Sunak was also minded to be cautious in responding to Hester’s comments as he is still in the middle of a backlash from the extreme right-wing of his party for suspending its deputy chairman Lee Anderson, who then defected to the Reform Party. Anderson had said on a live broadcast that “Islamists” had “got control of [Labour Mayor of London Sadiq] Khan [himself Muslim]… He’s actually given our capital city away to his mates.”
The MP was highly popular with the group of Brexiteer Tories who won a swathe of previously Labour-voting “Red Wall” seats in Boris Johnson’s 2019 election victory over Jeremy Corbyn. Reform, formerly Nigel Farage’s Brexit Party, campaigns as a more stalwartly anti-immigration, anti-“woke” alternative to the Tory Party and is polling between 10-14 percent, presenting a lethal threat to the Tories’ election chances.
Significantly, Johnson, who was forced out after Sunak stood down as his chancellor and has harboured a massive grudge since, is already out campaigning in these Red Wall seats. He is primed to do so in a general election with the demand that “the party should remind Red Wall voters of the key elements of the manifesto that won him a landslide five years ago, including his flagship [Brexit] policy,” according to the i newspaper.
Under conditions of seemingly irresolvable Tory meltdown, the ruling class is working closely with Sir Keir Starmer’s Labour Party to prepare a politically like-for-like replacement to rescue British capitalism, with less of the overt racism spewing forth from the government.
However, it should be noted that Anderson’s journey into the far-right political sewer started in the Labour Party. He was a longtime Labour member and councillor for the party. Formerly a miner in the Nottinghamshire coalfield, including during the 1984-85 strike, he was elected for Labour onto Ashfield District Council in 2015. He quit to join the Tories in 2018, complaining that it had “been taken over by the hard left” under Corbyn’s leadership.

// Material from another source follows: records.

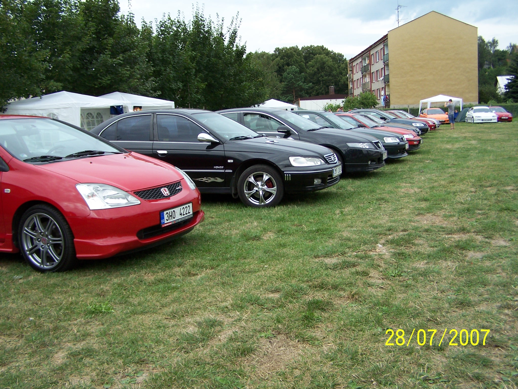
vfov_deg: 37.7
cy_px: 194
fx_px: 569
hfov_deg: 49.0
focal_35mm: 38
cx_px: 259
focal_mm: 6.3
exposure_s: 1/750
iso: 80
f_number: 2.8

The Tories and Labour are entirely aligned on the fundamental issues of military spending—backing both NATO’s war against Russia in Ukraine and Israel’s genocide in Gaza—and continued austerity to make the working class pay for it. They are agreed on a further onslaught against democratic rights to enforce this agenda, with anti-war protest and opposition to genocide branded as “extremism”.
Rachel Reeves, Labour’s shadow chancellor, has been pledging for years that she will demonstrate “ironclad discipline” in restricting social spending. Last week, as Birmingham’s bankrupt Labour council imposed £300 million in spending cuts, and amid warnings that half of all councils face bankruptcy, Reeves refused to say that a Labour government would bail them out to protect vital services.
Speaking to Sky News’s Trevor Phillips she said, “I’m not going to be able to fix all the problems straightaway… I’m under no illusions about the scale of the challenge that I will inherit if I become chancellor later this year and I need to be honest with people.”
Workers must face up to the fact that, before the election and after, whatever the result, they face the same struggle against a joint Tory-Labour Party of austerity and war. There is an urgent necessity to build an alternative, socialist political leadership in the working class. This will be the perspective fought for by the Socialist Equality Party and its candidates in the general election.